* _Task statement_
Below are several rows. Copy out everything from the line containing "Connects with ERP" down to the line containing "Earner for the", both lines included, leaving out the pictures.

Supplied records Start Marker

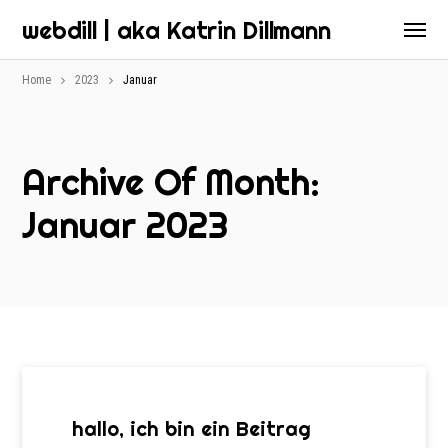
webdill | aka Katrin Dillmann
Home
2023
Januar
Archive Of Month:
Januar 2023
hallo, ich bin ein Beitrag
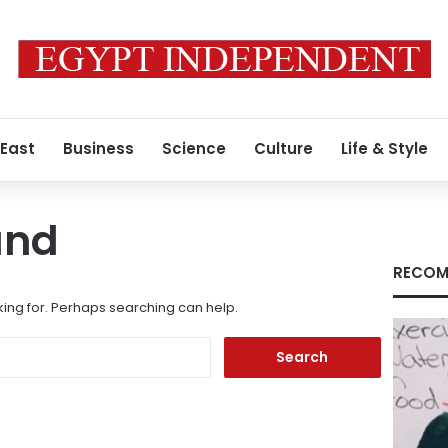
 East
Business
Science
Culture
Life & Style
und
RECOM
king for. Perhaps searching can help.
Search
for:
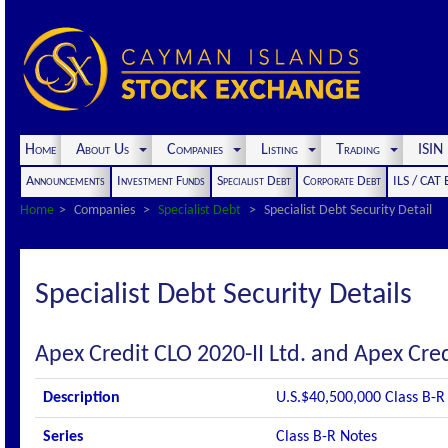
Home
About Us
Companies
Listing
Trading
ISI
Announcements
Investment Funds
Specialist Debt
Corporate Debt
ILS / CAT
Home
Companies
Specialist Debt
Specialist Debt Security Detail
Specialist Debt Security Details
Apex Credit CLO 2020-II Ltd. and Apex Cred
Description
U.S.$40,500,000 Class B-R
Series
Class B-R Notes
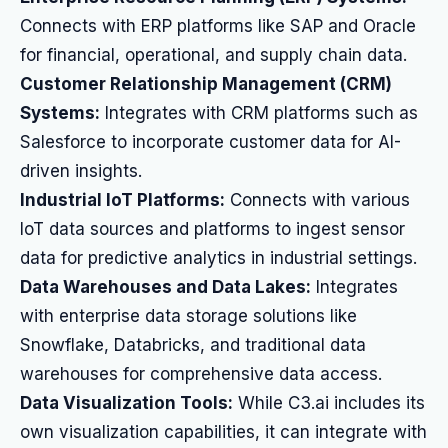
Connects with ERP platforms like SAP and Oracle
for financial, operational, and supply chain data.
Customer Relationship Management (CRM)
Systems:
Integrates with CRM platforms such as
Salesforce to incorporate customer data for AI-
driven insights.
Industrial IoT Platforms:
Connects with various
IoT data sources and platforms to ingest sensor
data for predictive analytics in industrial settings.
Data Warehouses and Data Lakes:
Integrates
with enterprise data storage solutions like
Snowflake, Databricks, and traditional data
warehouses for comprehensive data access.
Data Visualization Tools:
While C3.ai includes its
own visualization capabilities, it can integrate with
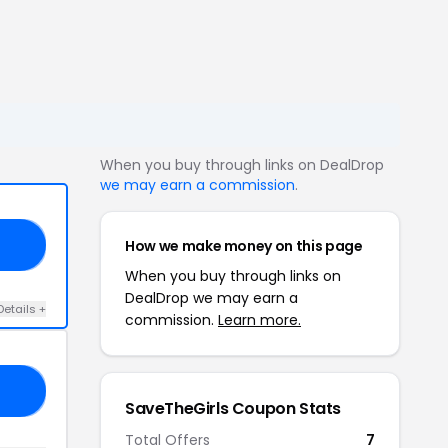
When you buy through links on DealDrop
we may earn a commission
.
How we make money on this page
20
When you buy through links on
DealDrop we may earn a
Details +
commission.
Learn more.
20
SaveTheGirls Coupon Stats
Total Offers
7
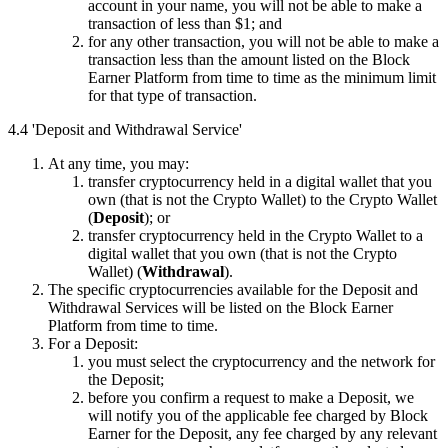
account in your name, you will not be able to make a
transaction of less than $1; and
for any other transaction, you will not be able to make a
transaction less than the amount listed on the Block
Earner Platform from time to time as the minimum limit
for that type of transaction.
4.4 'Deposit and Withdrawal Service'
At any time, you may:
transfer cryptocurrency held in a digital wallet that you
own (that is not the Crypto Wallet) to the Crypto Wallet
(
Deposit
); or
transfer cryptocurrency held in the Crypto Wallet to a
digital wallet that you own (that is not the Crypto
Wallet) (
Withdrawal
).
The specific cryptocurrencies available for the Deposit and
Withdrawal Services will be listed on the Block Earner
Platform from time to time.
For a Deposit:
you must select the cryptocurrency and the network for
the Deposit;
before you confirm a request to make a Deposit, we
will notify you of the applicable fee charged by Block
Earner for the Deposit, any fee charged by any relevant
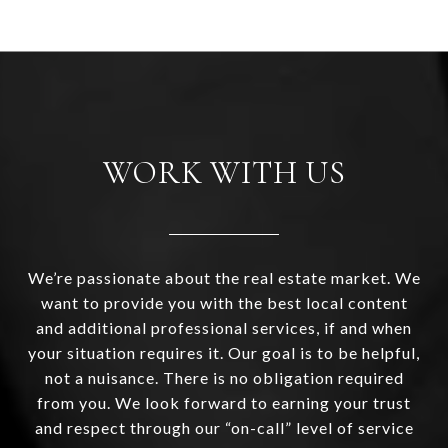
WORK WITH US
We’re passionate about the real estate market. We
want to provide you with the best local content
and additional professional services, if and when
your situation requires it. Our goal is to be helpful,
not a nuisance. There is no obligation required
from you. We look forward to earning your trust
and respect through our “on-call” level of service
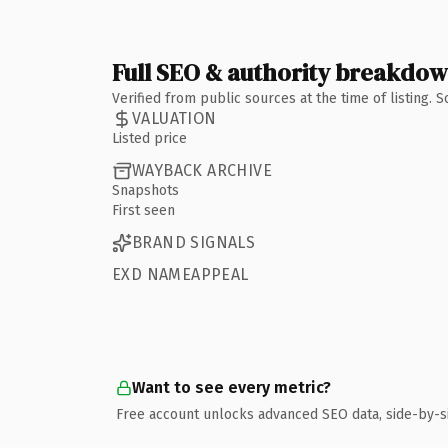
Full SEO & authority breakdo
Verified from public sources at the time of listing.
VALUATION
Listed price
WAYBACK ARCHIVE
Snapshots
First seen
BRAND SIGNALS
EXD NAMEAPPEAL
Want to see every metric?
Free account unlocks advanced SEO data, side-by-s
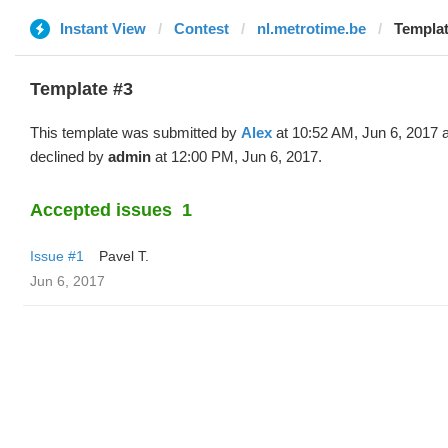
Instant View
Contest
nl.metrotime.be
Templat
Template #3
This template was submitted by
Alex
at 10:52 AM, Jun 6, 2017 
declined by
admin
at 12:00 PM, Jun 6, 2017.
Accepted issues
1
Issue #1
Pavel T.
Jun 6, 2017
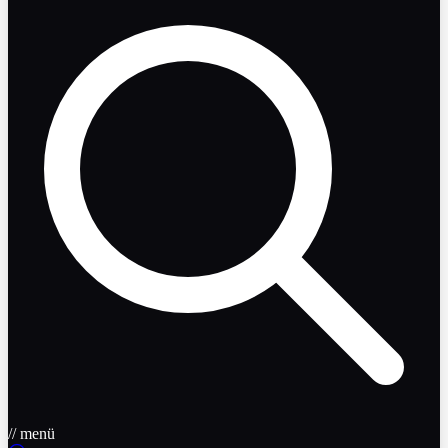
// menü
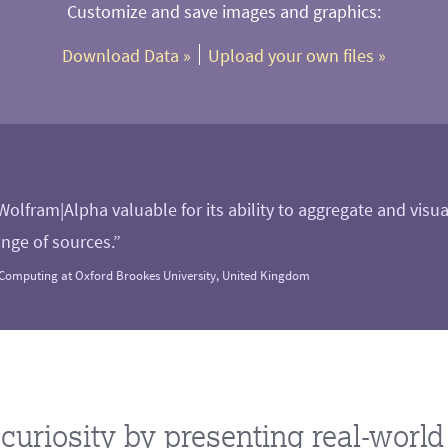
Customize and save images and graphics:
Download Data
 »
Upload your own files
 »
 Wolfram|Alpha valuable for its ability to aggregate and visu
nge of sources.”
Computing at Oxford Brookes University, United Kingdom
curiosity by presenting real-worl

Supplied records End Marker

* _Answer below_
Connects with ERP platforms like SAP and Oracle
for financial, operational, and supply chain data.
Customer Relationship Management (CRM)
Systems:
Integrates with CRM platforms such as
Salesforce to incorporate customer data for AI-
driven insights.
Industrial IoT Platforms:
Connects with various
IoT data sources and platforms to ingest sensor
data for predictive analytics in industrial settings.
Data Warehouses and Data Lakes:
Integrates
with enterprise data storage solutions like
Snowflake, Databricks, and traditional data
warehouses for comprehensive data access.
Data Visualization Tools:
While C3.ai includes its
own visualization capabilities, it can integrate with
When you buy through links on DealDrop
we may earn a commission
.
How we make money on this page
20
When you buy through links on
DealDrop we may earn a
Details +
commission.
Learn more.
20
SaveTheGirls Coupon Stats
Total Offers
7
account in your name, you will not be able to make a
transaction of less than $1; and
for any other transaction, you will not be able to make a
transaction less than the amount listed on the Block
Earner Platform from time to time as the minimum limit
for that type of transaction.
4.4 'Deposit and Withdrawal Service'
At any time, you may:
transfer cryptocurrency held in a digital wallet that you
own (that is not the Crypto Wallet) to the Crypto Wallet
(
Deposit
); or
transfer cryptocurrency held in the Crypto Wallet to a
digital wallet that you own (that is not the Crypto
Wallet) (
Withdrawal
).
The specific cryptocurrencies available for the Deposit and
Withdrawal Services will be listed on the Block Earner
Platform from time to time.
For a Deposit:
you must select the cryptocurrency and the network for
the Deposit;
before you confirm a request to make a Deposit, we
will notify you of the applicable fee charged by Block
Earner for the Deposit, any fee charged by any relevant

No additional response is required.